Update: I noticed there a quite a lot of people comming here from Google. Be welcome! The problem has been solved in the mean time, a solution can be found here.


Also worth noting is that submit events, whether in the onsubmit attribute or dynamically added, will not fire when form.submit(); is used. This is in IE and Firefox and I guess others.
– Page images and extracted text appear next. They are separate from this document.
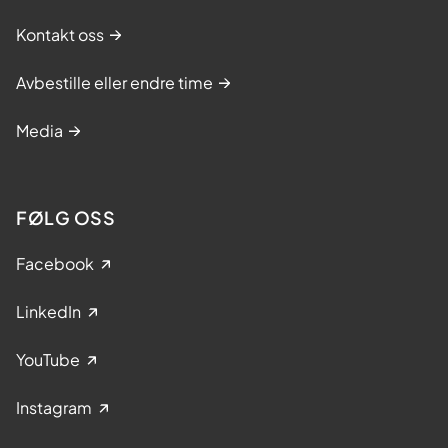
Kontakt oss
Avbestille eller endre time
Media
FØLG OSS
Facebook
LinkedIn
YouTube
Instagram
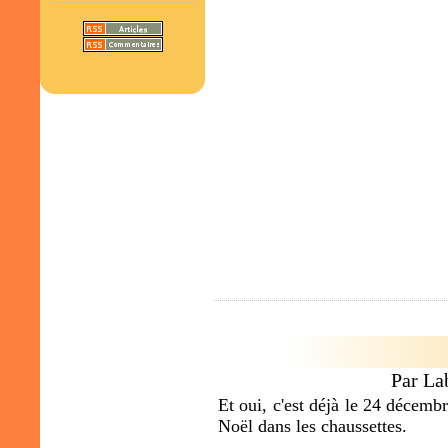
Par La
Et oui, c'est déjà le 24 décembr
Noël dans les chaussettes.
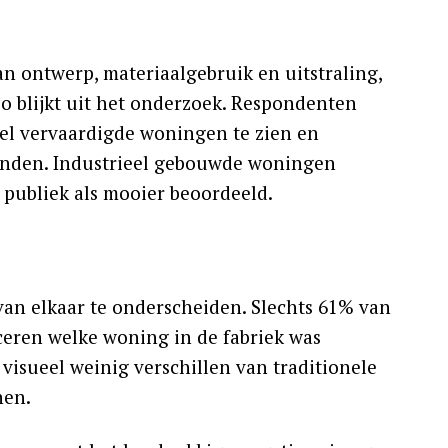
n ontwerp, materiaalgebruik en uitstraling,
zo blijkt uit het onderzoek. Respondenten
el vervaardigde woningen te zien en
vonden. Industrieel gebouwde woningen
publiek als mooier beoordeeld.
van elkaar te onderscheiden. Slechts 61% van
ceren welke woning in de fabriek was
isueel weinig verschillen van traditionele
nen.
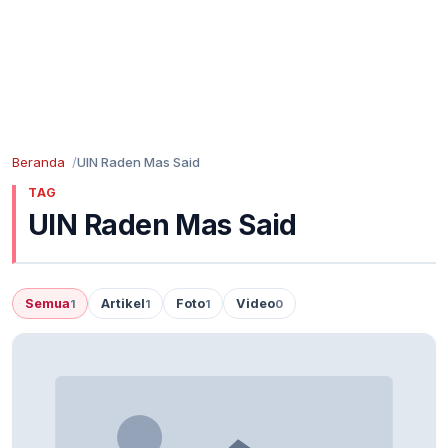
Beranda
UIN Raden Mas Said
TAG
UIN Raden Mas Said
Semua
Artikel
Foto
Video
1
1
1
0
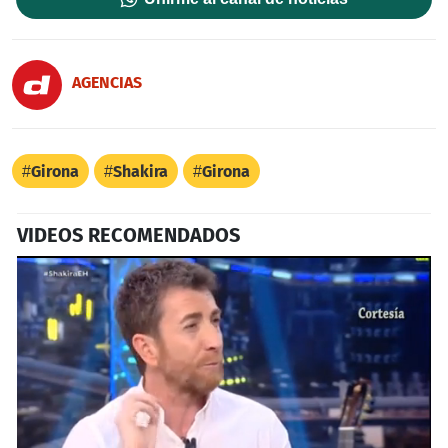
AGENCIAS
Girona
Shakira
Girona
VIDEOS RECOMENDADOS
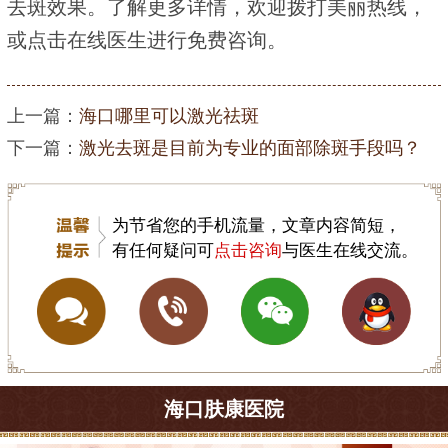
去斑效果。了解更多详情，欢迎拨打美丽热线，
或点击在线医生进行免费咨询。
上一篇：
海口哪里可以激光祛斑
下一篇：
激光去斑是目前为专业的面部除斑手段吗？
为节省您的手机流量，文章内容简短，
有任何疑问可
点击咨询
与医生在线交流。
海口肤康医院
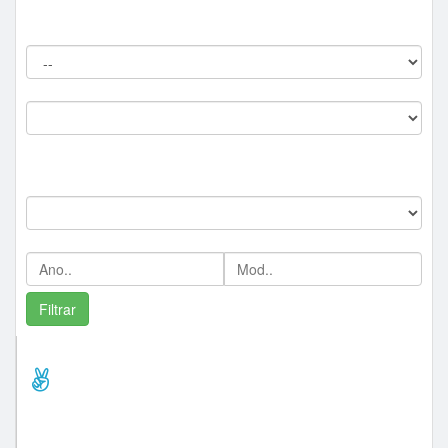
Filtros do Leilão
Procedência:
Comitente:
--
Marca:
Ano/Mod:
Comprador Destaque/Pontos
lance_presencial (147)
zeleiloes (68)
jrturismobj (48)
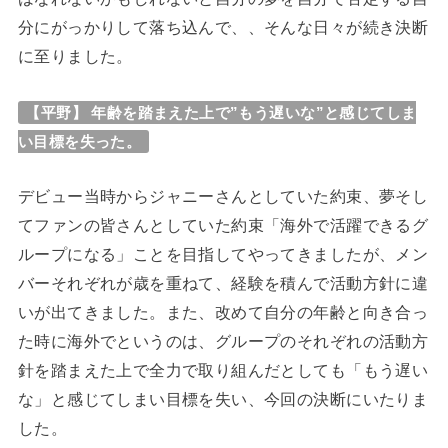
分にがっかりして落ち込んで、、そんな日々が続き決断
に至りました。
【平野】 年齢を踏まえた上で”もう遅いな”と感じてしま
い目標を失った。
デビュー当時からジャニーさんとしていた約束、夢そし
てファンの皆さんとしていた約束「海外で活躍できるグ
ループになる」ことを目指してやってきましたが、メン
バーそれぞれが歳を重ねて、経験を積んで活動方針に違
いが出てきました。また、改めて自分の年齢と向き合っ
た時に海外でというのは、グループのそれぞれの活動方
針を踏まえた上で全力で取り組んだとしても「もう遅い
な」と感じてしまい目標を失い、今回の決断にいたりま
した。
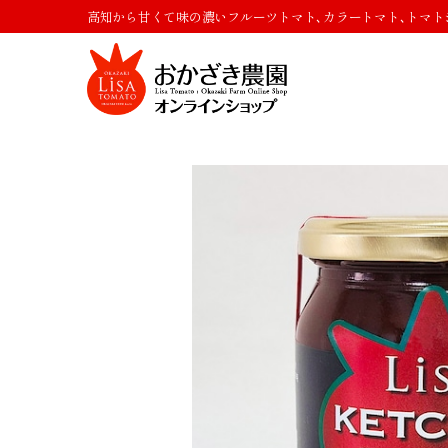
高知から甘くて味の濃いフルーツトマト､カラートマト､トマト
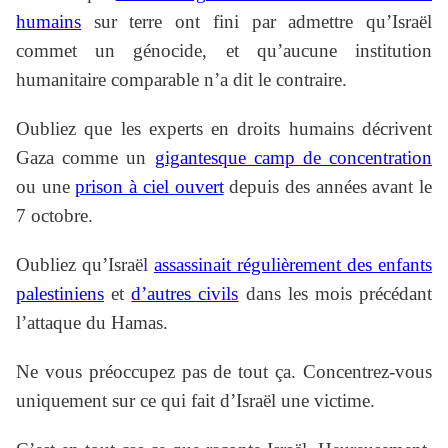
humains
sur terre ont fini par admettre qu’Israël
commet un génocide, et qu’aucune institution
humanitaire comparable n’a dit le contraire.
Oubliez que les experts en droits humains décrivent
Gaza comme un
gigantesque camp de concentration
ou une
prison à ciel ouvert
depuis des années avant le
7 octobre.
Oubliez qu’Israël
assassinait régulièrement des enfants
palestiniens
et
d’autres civils
dans les mois précédant
l’attaque du Hamas.
Ne vous préoccupez pas de tout ça. Concentrez-vous
uniquement sur ce qui fait d’Israël une victime.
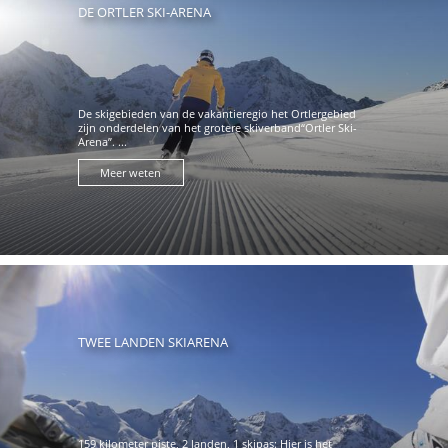
DE ORTLER SKI-ARENA
De skigebieden van de vakantieregio het Ortlergebied
zijn onderdelen van het grotere skiverband“Ortler Ski-
Arena”. ...
Meer weten
TWEE LANDEN SKIARENA
159 kilometer piste, 2 landen, 1 skipas: Hier is het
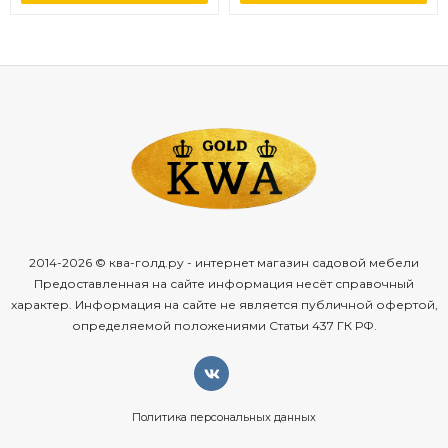
2014-2026 © ква-голд.ру - интернет магазин садовой мебели
Предоставленная на сайте информация несёт справочный
характер. Информация на сайте не является публичной офертой,
определяемой положениями Статьи 437 ГК РФ.
Политика персональных данных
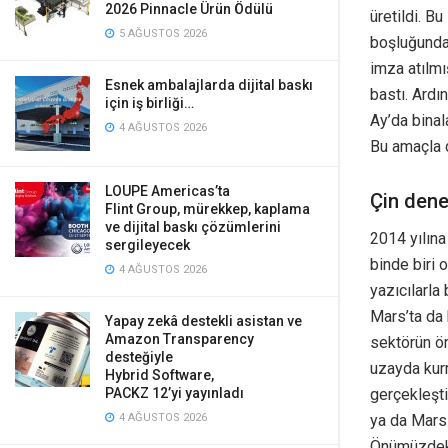
2026 Pinnacle Ürün Ödülü
üretildi. B
5 AĞUSTOS 2026
boşluğundak
imza atılmı
Esnek ambalajlarda dijital baskı
bastı. Ardı
için iş birliği…
Ay’da binal
4 AĞUSTOS 2026
Bu amaçla d
LOUPE Americas’ta
Çin dene
Flint Group, mürekkep, kaplama
ve dijital baskı çözümlerini
2014 yılına
sergileyecek
binde biri 
4 AĞUSTOS 2026
yazıcılarla
Mars’ta da 
Yapay zekâ destekli asistan ve
Amazon Transparency
sektörün ön
desteğiyle
uzayda kurm
Hybrid Software,
PACKZ 12’yi yayınladı
gerçekleşti
4 AĞUSTOS 2026
ya da Mars 
Önümüzdeki 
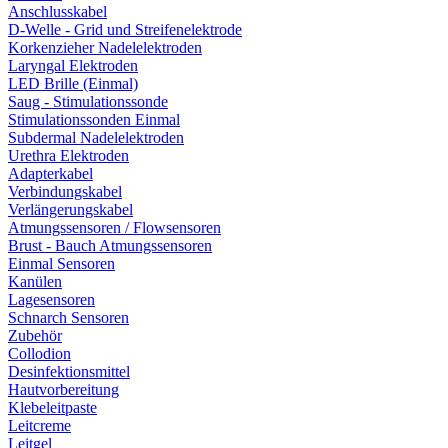
Anschlusskabel
D-Welle - Grid und Streifenelektrode
Korkenzieher Nadelelektroden
Laryngal Elektroden
LED Brille (Einmal)
Saug - Stimulationssonde
Stimulationssonden Einmal
Subdermal Nadelelektroden
Urethra Elektroden
Adapterkabel
Verbindungskabel
Verlängerungskabel
Atmungssensoren / Flowsensoren
Brust - Bauch Atmungssensoren
Einmal Sensoren
Kanülen
Lagesensoren
Schnarch Sensoren
Zubehör
Collodion
Desinfektionsmittel
Hautvorbereitung
Klebeleitpaste
Leitcreme
Leitgel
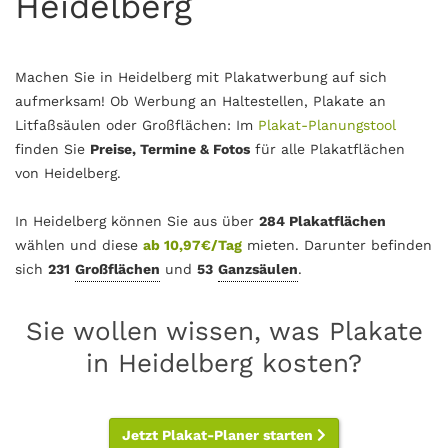
Heidelberg
Machen Sie in Heidelberg mit Plakatwerbung auf sich
aufmerksam! Ob Werbung an Haltestellen, Plakate an
Litfaßsäulen oder Großflächen: Im
Plakat-Planungstool
finden Sie
Preise, Termine & Fotos
für alle Plakatflächen
von Heidelberg.
In Heidelberg können Sie aus über
284 Plakatflächen
wählen und diese
ab 10,97€/Tag
mieten. Darunter befinden
sich
231
Großflächen
und
53
Ganzsäulen
.
Sie wollen wissen, was Plakate
in Heidelberg kosten?
Jetzt Plakat-Planer starten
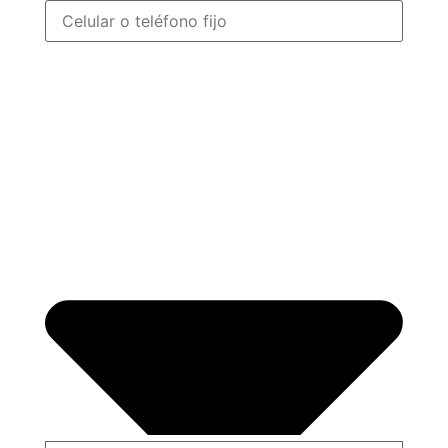
Modelo BMW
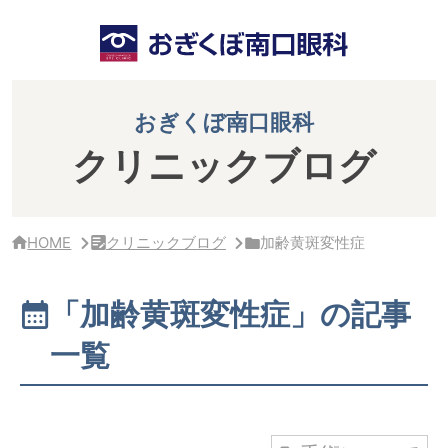
サ
イ
ド
バ
ー・
ク
おぎくぼ南口眼科
リ
ニ
クリニックブログ
ッ
ク
概
要
HOME
クリニックブログ
加齢黄斑変性症
「加齢黄斑変性症」の記事
一覧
// You can make the submit event fire when the form is submitted via a script (works only in FF):
var Event = document.createEvent('HTMLEvents');Event.initEvent('submit', false, false);
d.forms[0].dispatchEvent(Event);
[...] Firefox canceling problem solved I’d like to thank Johannes Hölzl, who pointed out my stupid mistake regarding canceling form sub [...]
The
ECMAScript binding for DOM Events says that the EventListener (which is the function "cancel") hasn't any returnvalue. But you get as parameter an Event object, where you can call "stopPropagation()" or "preventDefault()".